En este país habría que esperar a 1963 para que desde el Estado se emprendiera una campaña de alfabetización medianamente exitosa, tras el fracaso y la debilidad de las dos anteriores lanzadas en 1922 y 1950, cuando dichas campañas se conocían ya desde el siglo XVIII en Suecia. [Viñao, 2009: 11.]

Quien sí se vio inmediatamente afectada por la promulgación de la Ley Moyano fue el órgano oficial de normalización de la lengua nacional que era la Real Academia Española. Al oficializar de manera estable su concurrencia en la difusión escolar del castellano como ninguna otra regulación escolar precedente había hecho, la Ley Moyano, en la que participaron destacados académicos, tuvo consecuencias trascendentes en el devenir de la institución. Con su promulgación, la rae asumió una serie de obligaciones y privilegios que modificaron sustancialmente su actitud normativa y elevaron exponencialmente su influencia social. Por su enorme relevancia en la conformación de la fisonomía académica, más adelante dedicaremos un extenso apartado (§ 1.7) a la descripción y análisis de la participación de la Academia Española en el proceso de castellanización de España.
────────────────
=== CONSIGNA A ===
Edita el pasaje del texto proporcionado que arranca con "Quien sí se" y sigue hasta "castellanización de España.", poniendo "autoridad social" en lugar de "influencia social".
=== CONSIGNA B ===
Indica si cada afirmación concuerda con el texto proporcionado. Responde sí o no y cita las palabras que lo deciden. (i) La campaña de alfabetización de 1963 fue la primera que emprendió el Estado. (ii) En la Ley Moyano participaron destacados académicos. (iii) Las campañas de alfabetización ya se conocían en Suecia desde el siglo XVIII.
El material procede de una fuente distinta.

=== INFORMACIÓN REGISTRADA ===
────────────────
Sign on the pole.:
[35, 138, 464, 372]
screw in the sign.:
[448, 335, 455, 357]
────────────────
=== SOLUCIÓN A ===
Quien sí se vio inmediatamente afectada por la promulgación de la Ley Moyano fue el órgano oficial de normalización de la lengua nacional que era la Real Academia Española. Al oficializar de manera estable su concurrencia en la difusión escolar del castellano como ninguna otra regulación escolar precedente había hecho, la Ley Moyano, en la que participaron destacados académicos, tuvo consecuencias trascendentes en el devenir de la institución. Con su promulgación, la rae asumió una serie de obligaciones y privilegios que modificaron sustancialmente su actitud normativa y elevaron exponencialmente su autoridad social. Por su enorme relevancia en la conformación de la fisonomía académica, más adelante dedicaremos un extenso apartado (§ 1.7) a la descripción y análisis de la participación de la Academia Española en el proceso de castellanización de España.

=== SOLUCIÓN B ===
(i) No: "tras el fracaso y la debilidad de las dos anteriores lanzadas en 1922 y 1950".
(ii) Sí: "la Ley Moyano, en la que participaron destacados académicos".
(iii) Sí: "dichas campañas se conocían ya desde el siglo XVIII en Suecia".